Later this year, Li-Cycle of Canada will begin construction of a $175 million plant in Rochester NY, on the former Eastman Kodak complex. When completed, it will be the largest lithium-ion battery-recycling plant in North America. The plant will have capacity to process 25,000 tonnes of inputs, recovering 95 percent of the cobalt, nickel, lithium, and other elements. Li-Cycle will become one of the largest sources of nickel and lithium and the only source of cobalt in the US. Stockholm-based Northvolt is jointly building an EV battery recycling plant with Norway’s Norsk Hydro (OTCMKTS: NHYDY).
It will be costly to do this, however, and there will be pressure to build the cost of recycling into the initial battery purchase price, probably through taxation. (Just as the cost of nuclear power includes the cost of decommissioning the nuclear plant at the end of its economic life).
Lastly, there is the issue of the growing disparity of income and wealth in advanced economies – something which electrification is unlikely to alleviate. A recent study in California showed that EVs are driven half as much as ICE vehicles and are generally second cars (or perhaps accessories) for well-off people who like to run an ICE car as the family workhorse and enjoy excursions in the EV. Ironically, Tesla drivers are often Tesla shareholders (such is the power of its concept brand): these people have done nicely out of their EVs in more sense than one. But will Teslas become affordable for the mass market, as Mr Musk aspires? And if they do, will they lose their cachet for the rich?
For much of the 130-year history of the automobile, cars were considered luxuries; then they became aspirational; and only relatively recently did they become must-have mass market goods available to all. I suspect that the age of the EV will be one in which car ownership declines precipitously, which is not necessarily a bad thing. When ordinary folk can hail a ride in a self-driving buggy or jump on an electric-powered flying taxi piloted by a friendly robot, and indeed when most of their shopping will be delivered by whispering drones, the appeal of car ownership will diminish.
The shift from outright purchase of cars to short-term leasing deals evident in both the UK and the US is a foretaste of things to come. And why can’t we hire EVs for a few hours or days, just as people hire bicycles in major cities these days? (That is already happening as the sharing economy revs up). If one EV can be used by many travellers throughout the day that suggests that the number of vehicles on our roads will fall. (Halleluiah). Which, to say the least, puts in question the Johnson government’s obsession with roadbuilding. (I’ll return to its other most lavishly indulged white elephant – HS2 – shortly).

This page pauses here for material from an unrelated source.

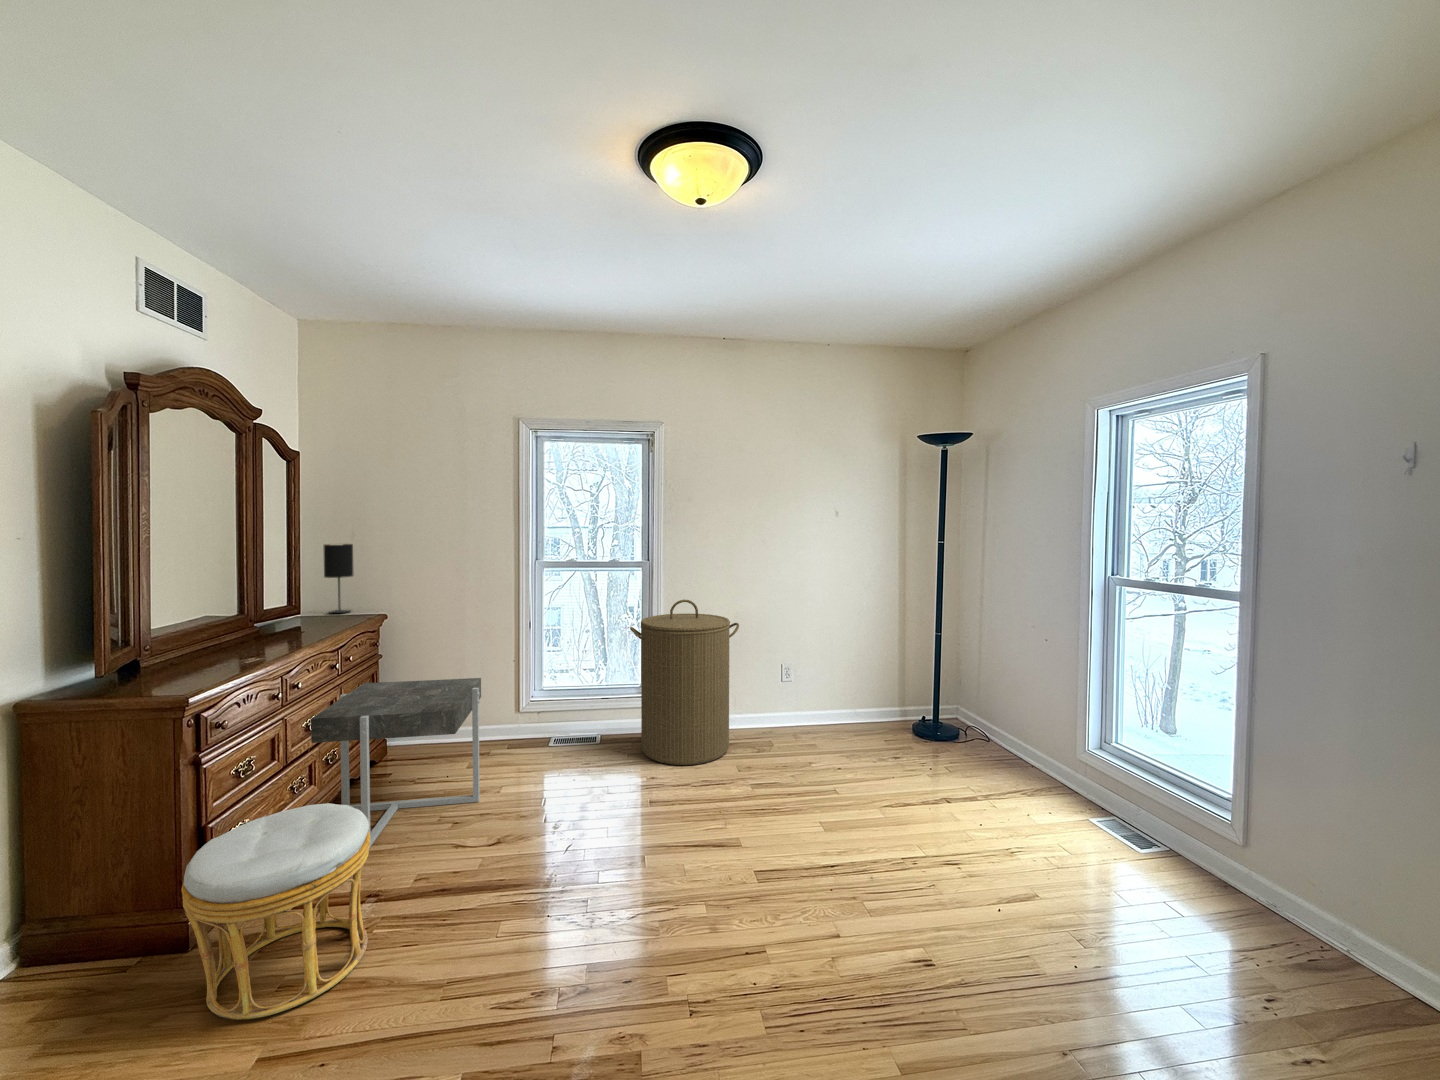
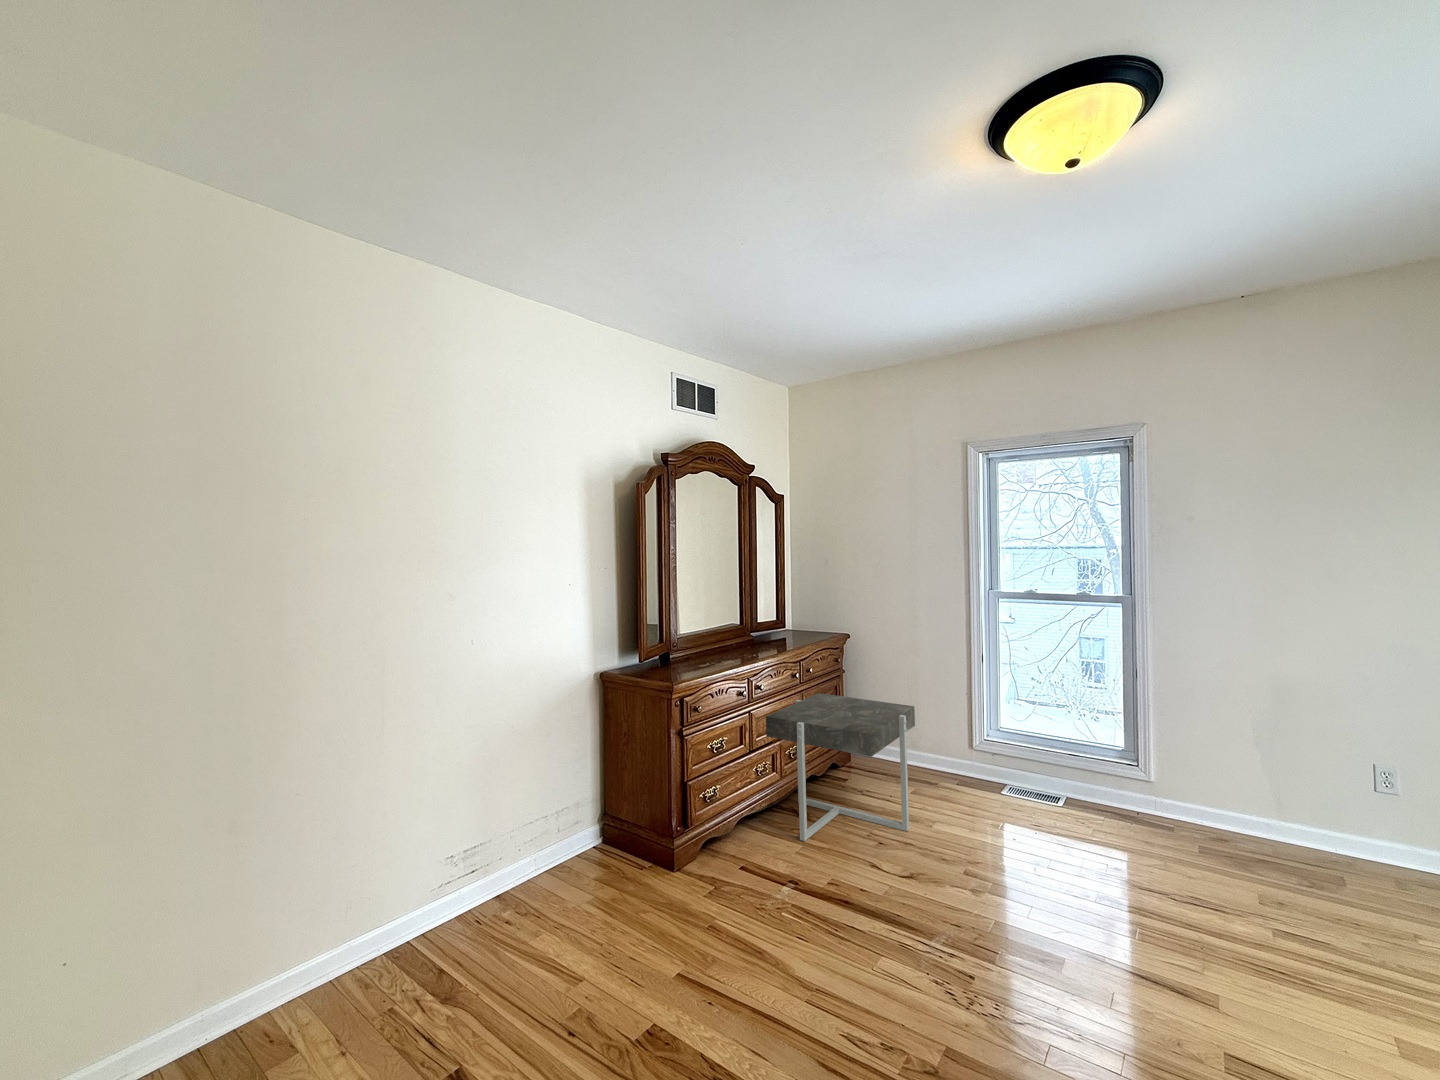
table lamp: present [323,544,354,613] -> none [803,568,825,629]
laundry hamper: present [630,600,739,765] -> none [1095,647,1281,882]
ottoman: present [181,803,370,1019] -> none [660,786,777,945]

I’ve been listening to Bill Gates’ ruminations on our carbon neutral future this week. (His new book, How to Avoid a Climate Disaster, is being serialised on BBC Radio 4). He says that there are two numbers to start with: 51 billion is the number of tonnes of CO2 currently spewed into the atmosphere every year; and zero is the target, sometime around the 2060s or theerabouts. To achieve that we would have re-engineer almost everything.
Somehow, I don’t think the lithium-ion battery will be the solution. Within 10-15 years it will be seen as an intermediate technology. But canny investors will enjoy the ride.